_Exercise goal:_ Reproduce the transcribed lines of the material with each "Acteurs publics" renamed to "Acteurs Publics" and everything else unchanged. Leave the pictures out of your answer.

_Transcribed page contents:_

□ □ □ □ □

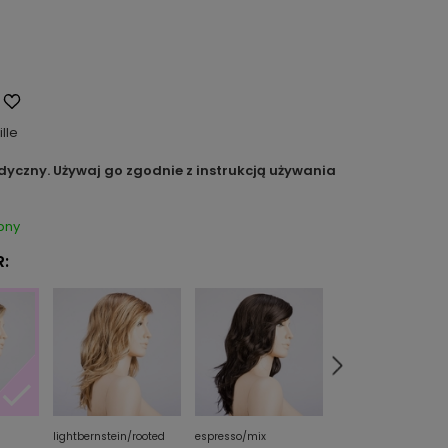
ille
dyczny. Używaj go zgodnie z instrukcją używania
pny
:
lightbernstein/rooted
espresso/mix
darkchocolate/mix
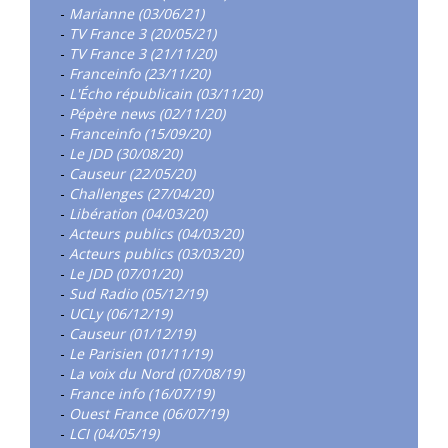
-
Marianne (03/06/21)
-
TV France 3 (20/05/21)
-
TV France 3 (21/11/20)
-
Franceinfo (23/11/20)
-
L'Écho républicain (03/11/20)
-
Pépère news (02/11/20)
-
Franceinfo (15/09/20)
-
Le JDD (30/08/20)
-
Causeur (22/05/20)
-
Challenges (27/04/20)
-
Libération (04/03/20)
-
Acteurs publics (04/03/20)
-
Acteurs publics (03/03/20)
-
Le JDD (07/01/20)
-
Sud Radio (05/12/19)
-
UCLy (06/12/19)
-
Causeur (01/12/19)
-
Le Parisien (01/11/19)
-
La voix du Nord (07/08/19)
-
France info (16/07/19)
-
Ouest France (06/07/19)
-
LCI (04/05/19)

□ □ □ □ □

_Reply to the task:_
ille
dyczny. Używaj go zgodnie z instrukcją używania
pny
:
lightbernstein/rooted
espresso/mix
darkchocolate/mix
-
Marianne (03/06/21)
-
TV France 3 (20/05/21)
-
TV France 3 (21/11/20)
-
Franceinfo (23/11/20)
-
L'Écho républicain (03/11/20)
-
Pépère news (02/11/20)
-
Franceinfo (15/09/20)
-
Le JDD (30/08/20)
-
Causeur (22/05/20)
-
Challenges (27/04/20)
-
Libération (04/03/20)
-
Acteurs Publics (04/03/20)
-
Acteurs Publics (03/03/20)
-
Le JDD (07/01/20)
-
Sud Radio (05/12/19)
-
UCLy (06/12/19)
-
Causeur (01/12/19)
-
Le Parisien (01/11/19)
-
La voix du Nord (07/08/19)
-
France info (16/07/19)
-
Ouest France (06/07/19)
-
LCI (04/05/19)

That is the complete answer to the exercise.